| Document passage |
******************************

We learned last week that new Boston Mayor Marty Walsh will earn $175,000 this year, the same salary as his predecessor Tom Menino. (Walsh also unveiled the salaries of his key staffers)

That got the Curiosity Desk wondering how his paycheck measures up against his fellow mayors across the country.

It's hard to do an apples-to-apples comparison with a simple salary number. Each city government operates in a unique way. Some have a strong mayor at the head of the org chart. Others are led by a city manager or a strong city council. Cities vary in size and, even in cities of a similar size, the scope of operations might be very different. To this end, we've crunched the numbers a few different ways and have included figures like budget, population, and number of city employees for context.


One way to look at it is to compare Boston with cities of similar size, by population. While the Boston metro area (including everywhere from Worcester to Nashua, N.H. to Providence, R.I.) ranks as the sixth most populated in the United States, the city itself doesn’t even crack the top 20. El Paso is slightly larger than Boston, while Seattle and Denver are slightly smaller.

It's interesting to note that all three cities are significantly larger in area than Boston. This means that there is more ground to cover when considering services like trash collection and landscaping in these cities, but it also means that Boston is much more densely populated. That provides it’s own unique set of challenges. Here's how the cities break down by area:

The most compelling comparison is Seattle, which is not only a similarly sized city, but also has a similar cost of living, and a cultural likeness (liberal, well-educated, innovative, lots of restaurants, strong arts and music scenes). Predictably, the mayors' salaries are pretty close, but Seattle's budget is significantly larger than Boston's. And Seattle has fewer city employees, too. One thing they are planning to spend that money on in the near future appears to be their lowest wage earners. In January, Seattle Mayor Ed Murray announced his intention to sign an executive order calling for a comprehensive plan to raise the minimum wage for city employees to $15 an hour. The city estimates that about 600 of their employees are currently making less than that.

El Paso, Texas

Mayor: Oscar Lessor

Style: Council-manager

Population: 672,538

Budget: $801.4 million

Salary: $45,000

City Manager: $238,960

Employees: 6,500


Mayor: Martin Walsh

Style: Strong mayor-council

Population: 636,479

Budget: $2.7 billion

Salary: $175,000

Employees: 17,000


Mayor: Ed Murray

Style: Mayor-council

Population: 634,535

Budget: $4.4 billion

Salary: $179,798

Employees: 11,350


Mayor: Michael Hancock

Population: 634,265

Style: Strong mayor-council

Budget: $2.37 billion

Mayor Salary: $150,406

Employees: 10,600


Oh, those Jesuits! Not only have they grabbed the top spot at the Vatican, but the S.J.'s at Boston College have also produced recent or current mayors for three of America's 50 largest cities: Minneapolis, Dallas, and Boston.

******************************

| The tasks |
1 – In the mayoral salary article, repeat the passage that begins at the words "Population: 634,265" and stops after the words "Dallas, and Boston.".
2 – According to the mayoral salary article, about how many Seattle city employees does the city estimate currently earn less than $15 an hour?
3 – Take the mayoral salary article further, picking up after its last sentence.
The data that comes next is separate from the mayoral salary article.

| Material |

******************************

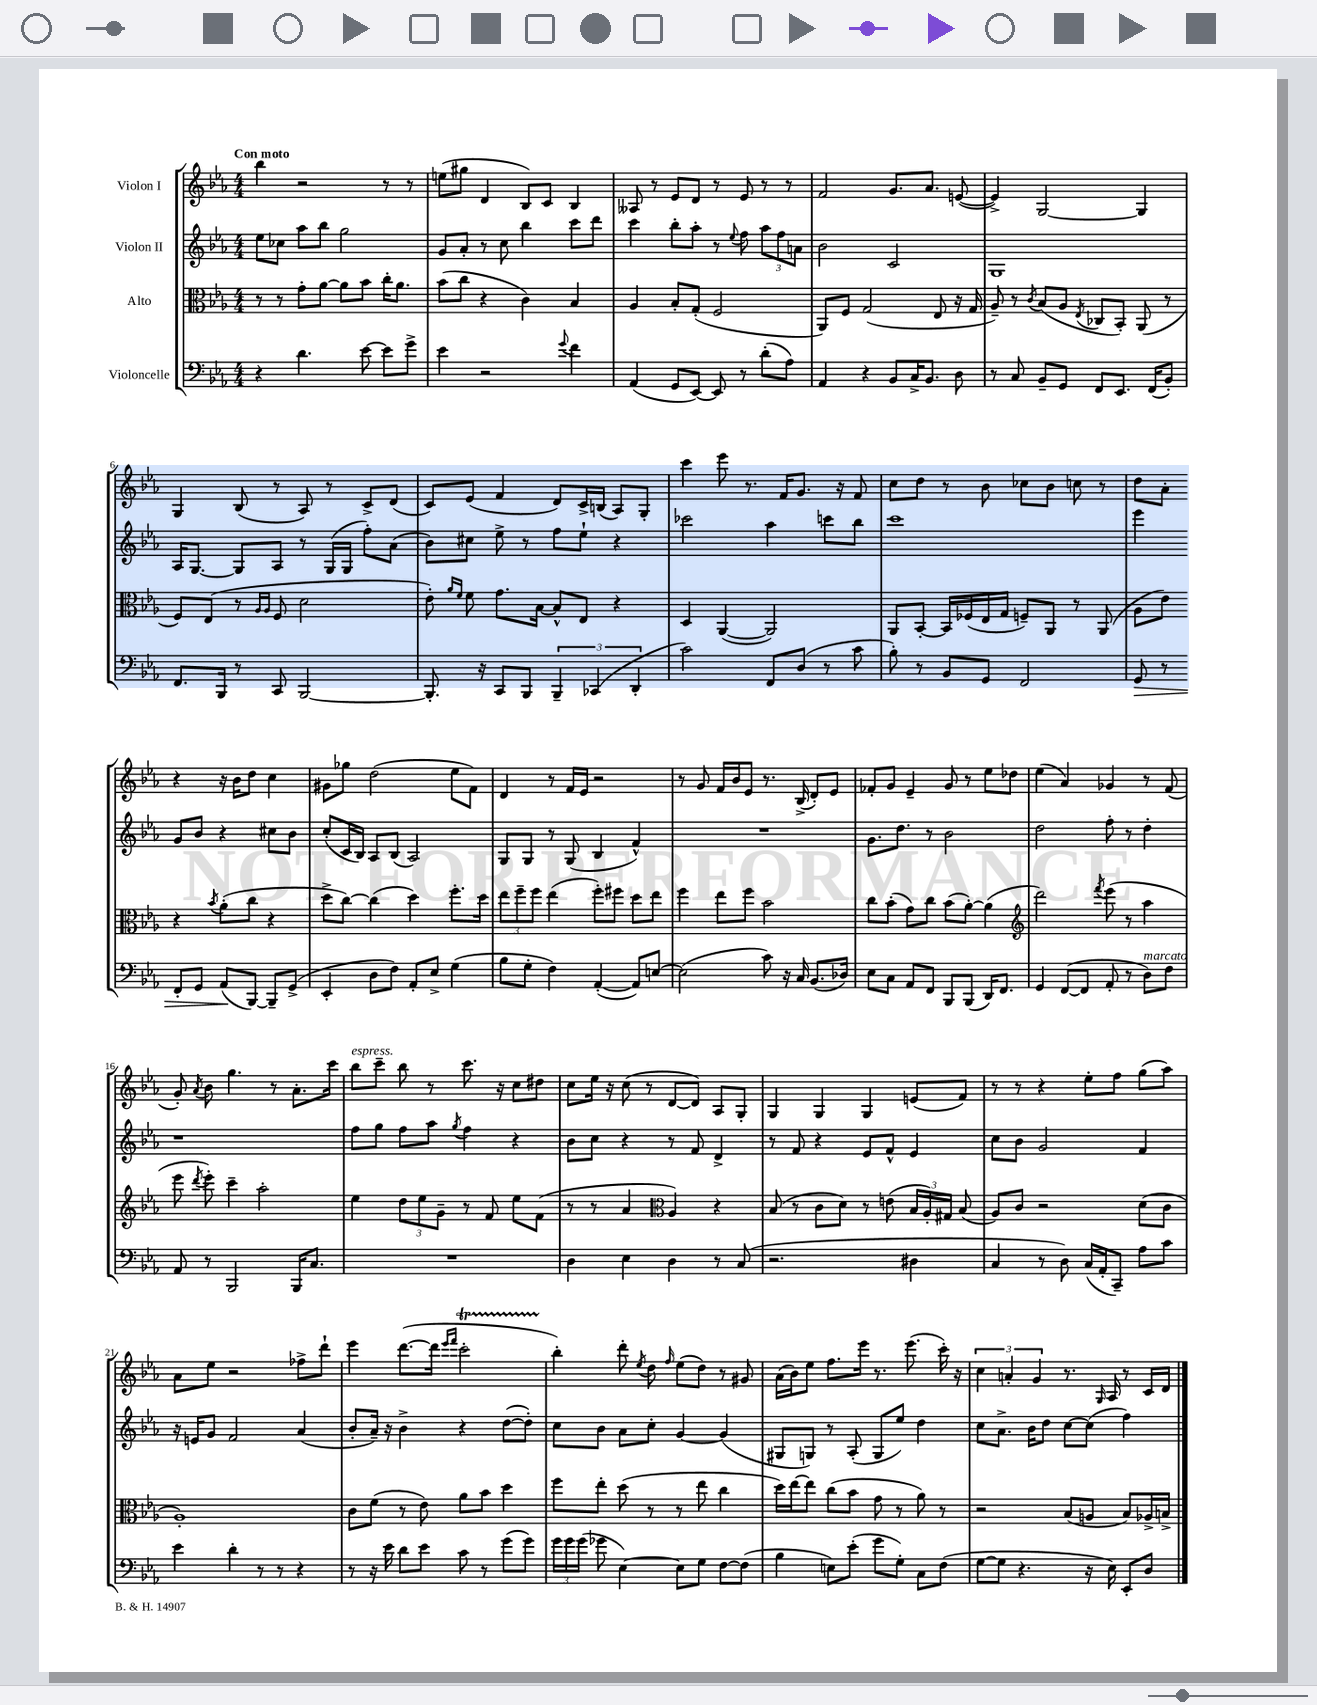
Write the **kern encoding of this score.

******************************

| Replies |
1 –
Population: 634,265

Style: Strong mayor-council

Budget: $2.37 billion

Mayor Salary: $150,406

Employees: 10,600


Oh, those Jesuits! Not only have they grabbed the top spot at the Vatican, but the S.J.'s at Boston College have also produced recent or current mayors for three of America's 50 largest cities: Minneapolis, Dallas, and Boston.

2 – About 600

3 –
So how does Walsh stack up against his fellow BC Eagles? Pretty well, actually. In fact, he's crushing Dallas mayor Mike Rawling in terms of salary. While it's cheaper to live in Dallas than in Boston, Rawlings' comparatively meager $60,000 salary is about more than cost of living. Dallas, like a number of the cities we are looking at here, runs a council-manager style of government. So, while they have a mayor, the real head-honcho is the City Manager. Time and again, with this style of city government, the City Manager makes a good deal more than not just the mayor of his/her city, but the mayor of a comparatively-sized city that doesn't have a city manager. In Dallas, where their budget and number of employees are similar to Boston, city manager A.C. Gonzalez pulls in $400,000 a year, more than twice what Marty Walsh earns.

Walsh (Class of '09)

City: Boston, MA

Style: Strong mayor-council

Population: 636,479

Budget: $2.7 billion

Salary: $175,000

Employees: Approx. 17,000

Raymond Thomas Rybak (Class of '78)*

City: Minneapolis, MN

Style: Weak mayor-council

Population: 392,880

Budget: $1.01 billion (2013)

Salary: $105,568 (2013)

*Rybek served as mayor from January 1, 2002-- January 2, 2014

Mike Rawlings (class of '76)

City: Dallas

Style: Council-manager

Population: 1.24 million

Budget: $2.7 billion

Salary: $60,000

Employees: Approx. 12,500 people

*Dallas city manager, AC Gonzalez, makes $400,000 a year.


Boston is far and away the biggest city in New England, but here, we look at the largest city in each New England state plus Boston’s next-door neighbor- Cambridge.

Predictably, Walsh is the top earner among his fellow New England mayors, but one surprise is that Bridgeport, Conn. Mayor Bill Finch, while not quite nipping at his heels, is in the ballpark. This despite the fact that Bridgeport is a quarter of the size of Boston, has about 20 percent of its budget and far fewer employees. Bridgeport is, however, America's third richest city, according to USA Today.

Following the trend of city managers earning more than mayors, Portland, Maine City Manager Mark Ress' $146,598 salary is higher than that of mayor Angel Taveras of Providence, a city two-and-a-half times larger than Portland. Taveras took a 10 percent pay cut a few years back as he leveled across the board cuts to pull Providence back from the brink of bankruptcy, but even if he didn't, Rees would still have him beat. Cambridge City Manager Richard Rossi’s $330,000 salary is almost twice that of Boston Mayor Marty Walsh.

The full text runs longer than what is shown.